In his view, East Village is sometimes desolate, sometimes bustling, sometimes devastated, and sometimes full of secret life.[I] It always starts with the family, then the street, the neighborhood, the city, the world,” Van Dalen wrote in the letter. Allergic the critic John Yau wrote in an email in 2020. Indeed, he seems to make no distinction between practicality and aesthetics in his own life: Yau recalls cats and dogs roaming around the studio and apartment, surrounded by free-range chickens, which he keeps “so his children can have fresh eggs in the morning.”
Van Dalen is perhaps best known for his work Avenue A Cut-Out Theater (1995-2016), in which he transformed the house he had lived in since 1972 into a microcosm of the changing tides of the East Village, telling the story of the neighborhood’s ongoing transformation through cutouts on a model of his apartment.
Van Dalen was born in 1938 in Amstelveen, the Netherlands, into a conservative Calvinist family. Dutch artists such as Van Gogh, Rembrandt and Vermeer influenced him. His work depicts life in meticulous, mundane, and sometimes vulgar detail. The devastation of war would also mark Van Daren’s art throughout his life, as would the unflinching tenderness required to weather such destruction. Even as his family assets were seized by the Nazis, he began raising pigeons: he would keep a hand-painted chicken coop on the roof of his East Village apartment, the bird a symbol of freedom and community that runs throughout his work.
The artist graduated from the Amsterdam School of Graphic Design in 1954; that same year, his family fled to Toronto. In 1966, Van Dalen arrived in his beloved East Village. “Back then,” he told Tiernan Morgan in a 2016 interview Allergic In an interview, he said, “It looked like something out of World War II.” Nevertheless, in the new chaos, he found ways to cultivate an artistic attitude toward life. He took to the streets with a notebook and documented the neighborhoods with humor and sentimentality.
Van Dalen found his community not by accident but through perseverance.

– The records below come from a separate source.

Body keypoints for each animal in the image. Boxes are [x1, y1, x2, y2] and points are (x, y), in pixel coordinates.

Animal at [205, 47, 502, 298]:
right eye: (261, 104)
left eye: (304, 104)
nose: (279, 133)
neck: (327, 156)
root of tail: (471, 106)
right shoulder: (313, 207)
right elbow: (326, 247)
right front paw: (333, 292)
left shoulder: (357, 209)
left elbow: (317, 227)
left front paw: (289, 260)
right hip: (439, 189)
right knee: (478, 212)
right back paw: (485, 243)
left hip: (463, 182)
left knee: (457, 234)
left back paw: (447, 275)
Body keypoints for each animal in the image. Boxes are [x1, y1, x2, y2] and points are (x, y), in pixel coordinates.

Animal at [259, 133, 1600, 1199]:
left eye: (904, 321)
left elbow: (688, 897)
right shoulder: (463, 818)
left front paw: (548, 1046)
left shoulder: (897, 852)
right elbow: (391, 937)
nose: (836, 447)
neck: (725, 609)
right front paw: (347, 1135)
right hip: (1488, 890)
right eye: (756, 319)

He spent two to three years dialing a number. New Yorker Cartoonist Saul Steinberg’s writing in a phone book eventually landed him an assistant position that lasted three decades. “I went to all the galleries,” he told Allergic“I don’t crave recognition, but I want to feel like I was involved in some way.”

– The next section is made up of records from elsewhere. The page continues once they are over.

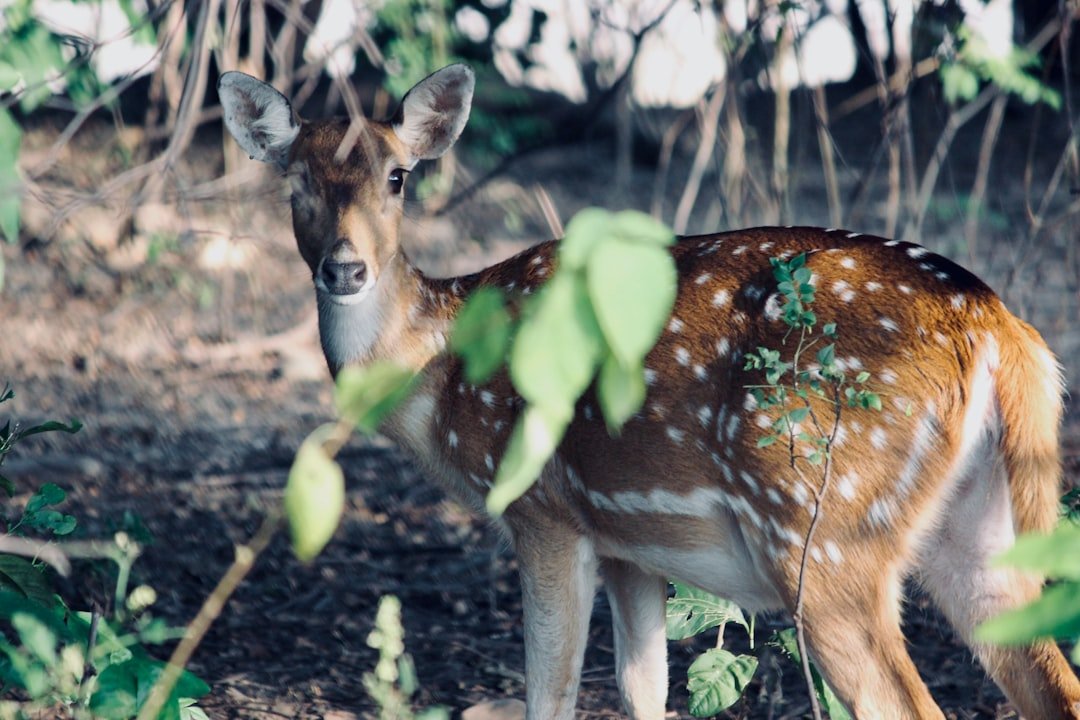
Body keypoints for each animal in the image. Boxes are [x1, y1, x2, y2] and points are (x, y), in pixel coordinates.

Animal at [217, 64, 1080, 716]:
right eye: (295, 183)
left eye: (398, 177)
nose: (345, 268)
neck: (441, 372)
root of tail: (1001, 329)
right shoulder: (630, 542)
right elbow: (644, 692)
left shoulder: (546, 509)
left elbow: (552, 697)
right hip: (979, 532)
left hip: (825, 527)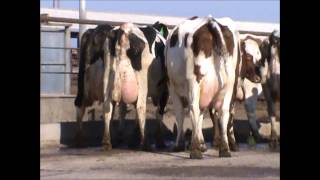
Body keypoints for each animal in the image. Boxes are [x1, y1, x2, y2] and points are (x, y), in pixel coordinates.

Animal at [74, 22, 170, 150]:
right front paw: (159, 141)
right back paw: (145, 143)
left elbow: (123, 111)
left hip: (97, 82)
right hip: (142, 83)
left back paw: (98, 141)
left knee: (95, 107)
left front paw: (132, 138)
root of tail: (123, 29)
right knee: (140, 107)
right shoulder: (164, 92)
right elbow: (159, 113)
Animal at [164, 15, 262, 159]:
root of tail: (210, 22)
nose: (259, 77)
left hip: (194, 83)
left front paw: (182, 144)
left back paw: (196, 150)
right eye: (249, 57)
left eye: (260, 57)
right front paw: (209, 143)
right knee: (223, 112)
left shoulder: (173, 87)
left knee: (194, 109)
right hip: (227, 85)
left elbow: (181, 115)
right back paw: (224, 149)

A friend took him to alternative spaces like ABC No Rio, and he subsequently joined community collectives like PAD/D and Group Material. There, he met artists like Martin Wong and David Wojnarowicz, who helped him hone his work through like-minded ideas. “Before I met these people, I felt like a dog with its tail between its legs,” he says. “They made me feel like what I was doing wasn’t some kind of sideshow.”
Van Daren’s work over the ensuing decades reflects the convergence of his interests and commitments as he grew and developed. Work and Nature (1997), a series of porcelain and enameled steel panels located at the Nevins Street subway station in Brooklyn, pays tribute to the public, celebrating people’s work and acts of care: planting a tree, playing guitar. In Crusade (2019), an object that is both organic and technological spits out bombs in the shape of a cross, paying homage to the fervor and destruction of patriotism.
During the COVID-19 lockdown, Van Daren noticed the prevalence of a “military language” that brought back memories from wartime, memories he shared with Yau in 2020. But as always, he brought a humanistic perspective to his response, creating a series of graphic drawings on white paper with blue lines. Yau writes that of all the artist archetypes, “Van Daren represents the least recognized: the nonhero, the civic-minded observer and recorder.”
Van Dalen is survived by his brother, Leen; his children, Marinda and Jason; their spouses, René van Haaften and Ali Villagra; and grandchildren, Cleo, Aster and Diego.